■ Stored data ■
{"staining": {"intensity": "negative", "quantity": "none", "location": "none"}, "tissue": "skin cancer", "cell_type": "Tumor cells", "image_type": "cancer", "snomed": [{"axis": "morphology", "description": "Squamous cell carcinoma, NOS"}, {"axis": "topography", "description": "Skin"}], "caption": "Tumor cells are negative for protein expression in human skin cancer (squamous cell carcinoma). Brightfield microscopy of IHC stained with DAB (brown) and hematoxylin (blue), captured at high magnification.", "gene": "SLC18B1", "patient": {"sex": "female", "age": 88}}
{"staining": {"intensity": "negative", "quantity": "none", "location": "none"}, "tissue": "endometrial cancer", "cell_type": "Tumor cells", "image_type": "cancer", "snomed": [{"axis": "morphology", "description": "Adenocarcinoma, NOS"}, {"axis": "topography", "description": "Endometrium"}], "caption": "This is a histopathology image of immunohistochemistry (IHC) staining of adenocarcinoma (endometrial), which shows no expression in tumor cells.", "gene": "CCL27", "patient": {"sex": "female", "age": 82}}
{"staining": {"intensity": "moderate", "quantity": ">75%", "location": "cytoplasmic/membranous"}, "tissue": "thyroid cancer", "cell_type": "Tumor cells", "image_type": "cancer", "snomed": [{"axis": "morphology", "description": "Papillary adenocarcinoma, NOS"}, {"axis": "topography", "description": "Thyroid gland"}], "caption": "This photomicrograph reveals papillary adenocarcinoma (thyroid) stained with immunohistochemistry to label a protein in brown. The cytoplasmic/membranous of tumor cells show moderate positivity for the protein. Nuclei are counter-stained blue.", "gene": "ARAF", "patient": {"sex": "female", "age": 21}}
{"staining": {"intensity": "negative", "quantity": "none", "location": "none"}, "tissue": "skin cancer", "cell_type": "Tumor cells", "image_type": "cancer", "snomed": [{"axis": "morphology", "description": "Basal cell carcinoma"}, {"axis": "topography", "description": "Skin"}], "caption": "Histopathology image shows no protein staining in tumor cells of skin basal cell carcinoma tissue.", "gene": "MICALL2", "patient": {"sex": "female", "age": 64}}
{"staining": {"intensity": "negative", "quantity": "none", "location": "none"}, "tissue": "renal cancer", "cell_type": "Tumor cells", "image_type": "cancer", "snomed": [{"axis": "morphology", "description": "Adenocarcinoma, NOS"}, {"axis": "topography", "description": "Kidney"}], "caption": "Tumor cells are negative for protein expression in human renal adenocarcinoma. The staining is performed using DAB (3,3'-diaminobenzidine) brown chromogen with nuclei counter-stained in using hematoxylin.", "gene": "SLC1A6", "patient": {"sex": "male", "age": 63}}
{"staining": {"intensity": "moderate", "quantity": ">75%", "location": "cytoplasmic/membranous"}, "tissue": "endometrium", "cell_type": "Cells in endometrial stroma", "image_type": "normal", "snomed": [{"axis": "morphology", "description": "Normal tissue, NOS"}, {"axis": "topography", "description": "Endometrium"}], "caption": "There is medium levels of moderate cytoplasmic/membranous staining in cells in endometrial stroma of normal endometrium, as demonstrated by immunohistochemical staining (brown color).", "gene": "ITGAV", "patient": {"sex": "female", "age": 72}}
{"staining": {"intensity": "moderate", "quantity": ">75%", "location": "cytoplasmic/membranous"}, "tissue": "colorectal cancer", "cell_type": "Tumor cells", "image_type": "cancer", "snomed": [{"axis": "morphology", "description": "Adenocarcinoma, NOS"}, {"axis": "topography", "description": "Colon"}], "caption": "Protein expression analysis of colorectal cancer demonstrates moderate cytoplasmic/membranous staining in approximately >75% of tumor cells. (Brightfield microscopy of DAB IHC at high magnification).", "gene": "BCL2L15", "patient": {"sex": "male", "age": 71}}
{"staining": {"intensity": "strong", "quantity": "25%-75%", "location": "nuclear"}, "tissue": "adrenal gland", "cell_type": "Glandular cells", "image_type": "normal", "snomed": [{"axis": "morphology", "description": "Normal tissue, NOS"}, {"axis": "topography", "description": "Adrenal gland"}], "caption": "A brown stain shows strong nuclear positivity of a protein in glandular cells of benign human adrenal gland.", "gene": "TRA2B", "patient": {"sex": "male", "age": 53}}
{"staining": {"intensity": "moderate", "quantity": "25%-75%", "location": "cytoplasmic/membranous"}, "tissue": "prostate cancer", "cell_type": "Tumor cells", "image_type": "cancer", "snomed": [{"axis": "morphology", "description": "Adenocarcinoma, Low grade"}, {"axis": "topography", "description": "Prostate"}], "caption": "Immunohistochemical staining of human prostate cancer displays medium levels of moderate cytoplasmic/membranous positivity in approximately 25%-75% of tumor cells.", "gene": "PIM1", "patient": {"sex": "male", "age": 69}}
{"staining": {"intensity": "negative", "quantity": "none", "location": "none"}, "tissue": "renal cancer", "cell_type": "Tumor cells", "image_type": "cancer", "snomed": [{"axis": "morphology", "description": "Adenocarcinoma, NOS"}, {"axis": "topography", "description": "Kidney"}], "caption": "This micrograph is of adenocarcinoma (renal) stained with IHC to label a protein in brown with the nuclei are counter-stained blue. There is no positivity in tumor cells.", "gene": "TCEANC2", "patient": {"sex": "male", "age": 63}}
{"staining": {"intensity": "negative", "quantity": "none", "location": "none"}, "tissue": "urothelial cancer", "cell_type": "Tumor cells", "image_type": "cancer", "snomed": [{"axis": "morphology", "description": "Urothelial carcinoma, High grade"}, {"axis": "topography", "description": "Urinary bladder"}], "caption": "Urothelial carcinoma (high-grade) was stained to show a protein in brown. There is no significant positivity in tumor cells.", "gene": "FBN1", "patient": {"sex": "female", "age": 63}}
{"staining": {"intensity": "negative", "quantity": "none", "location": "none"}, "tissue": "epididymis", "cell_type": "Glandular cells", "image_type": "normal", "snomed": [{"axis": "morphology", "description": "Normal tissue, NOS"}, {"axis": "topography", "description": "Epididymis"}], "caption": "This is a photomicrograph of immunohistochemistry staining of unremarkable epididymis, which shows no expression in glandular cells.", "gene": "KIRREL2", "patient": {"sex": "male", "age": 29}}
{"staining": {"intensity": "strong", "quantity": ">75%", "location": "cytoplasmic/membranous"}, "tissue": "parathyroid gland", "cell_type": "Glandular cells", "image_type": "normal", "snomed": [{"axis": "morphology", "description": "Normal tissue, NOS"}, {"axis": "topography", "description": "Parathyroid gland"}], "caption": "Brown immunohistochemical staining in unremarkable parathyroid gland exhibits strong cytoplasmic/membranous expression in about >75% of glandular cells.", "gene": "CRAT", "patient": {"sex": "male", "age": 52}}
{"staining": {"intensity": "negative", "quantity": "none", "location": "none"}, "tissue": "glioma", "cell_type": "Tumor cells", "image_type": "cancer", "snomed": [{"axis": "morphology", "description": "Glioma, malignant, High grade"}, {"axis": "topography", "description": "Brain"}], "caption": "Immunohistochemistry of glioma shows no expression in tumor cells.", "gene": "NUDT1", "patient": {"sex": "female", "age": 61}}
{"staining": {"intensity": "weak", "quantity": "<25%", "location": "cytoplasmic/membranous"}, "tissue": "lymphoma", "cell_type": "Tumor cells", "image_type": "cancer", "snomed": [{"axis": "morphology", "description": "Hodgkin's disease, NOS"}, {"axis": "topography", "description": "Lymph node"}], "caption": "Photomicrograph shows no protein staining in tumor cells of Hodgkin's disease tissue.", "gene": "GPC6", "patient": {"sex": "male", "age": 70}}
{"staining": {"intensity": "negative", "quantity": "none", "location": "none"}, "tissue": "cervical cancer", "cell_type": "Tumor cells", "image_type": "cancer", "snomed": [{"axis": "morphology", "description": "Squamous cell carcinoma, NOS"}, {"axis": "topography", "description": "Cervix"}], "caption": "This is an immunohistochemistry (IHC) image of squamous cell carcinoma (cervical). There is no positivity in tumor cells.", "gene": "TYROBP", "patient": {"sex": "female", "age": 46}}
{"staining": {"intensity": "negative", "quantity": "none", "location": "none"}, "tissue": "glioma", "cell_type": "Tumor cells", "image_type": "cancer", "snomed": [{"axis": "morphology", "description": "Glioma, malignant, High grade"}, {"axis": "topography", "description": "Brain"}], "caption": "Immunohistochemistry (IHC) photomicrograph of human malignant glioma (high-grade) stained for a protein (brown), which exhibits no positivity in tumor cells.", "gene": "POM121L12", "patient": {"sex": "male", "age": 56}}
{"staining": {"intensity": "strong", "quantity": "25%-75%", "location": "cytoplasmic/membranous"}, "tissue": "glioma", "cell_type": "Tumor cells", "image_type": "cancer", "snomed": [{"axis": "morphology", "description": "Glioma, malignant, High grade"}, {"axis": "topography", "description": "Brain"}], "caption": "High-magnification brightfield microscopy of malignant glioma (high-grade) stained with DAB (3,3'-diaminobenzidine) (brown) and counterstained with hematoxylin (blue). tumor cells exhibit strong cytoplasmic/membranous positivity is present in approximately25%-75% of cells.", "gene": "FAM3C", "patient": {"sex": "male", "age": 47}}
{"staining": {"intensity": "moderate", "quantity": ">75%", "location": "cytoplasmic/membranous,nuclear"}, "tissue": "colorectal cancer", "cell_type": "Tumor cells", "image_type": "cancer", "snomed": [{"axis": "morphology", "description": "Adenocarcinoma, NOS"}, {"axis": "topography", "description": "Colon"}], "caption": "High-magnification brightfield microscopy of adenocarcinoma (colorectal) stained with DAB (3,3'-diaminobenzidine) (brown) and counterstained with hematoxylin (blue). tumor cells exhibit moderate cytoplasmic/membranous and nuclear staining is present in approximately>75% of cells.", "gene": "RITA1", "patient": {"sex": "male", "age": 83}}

■ WHAT TO DO ■
Provide the number of lines in the preceding entries that include the string "colorectal", with no other words.

■ OUTPUT OF THE TASK ■
2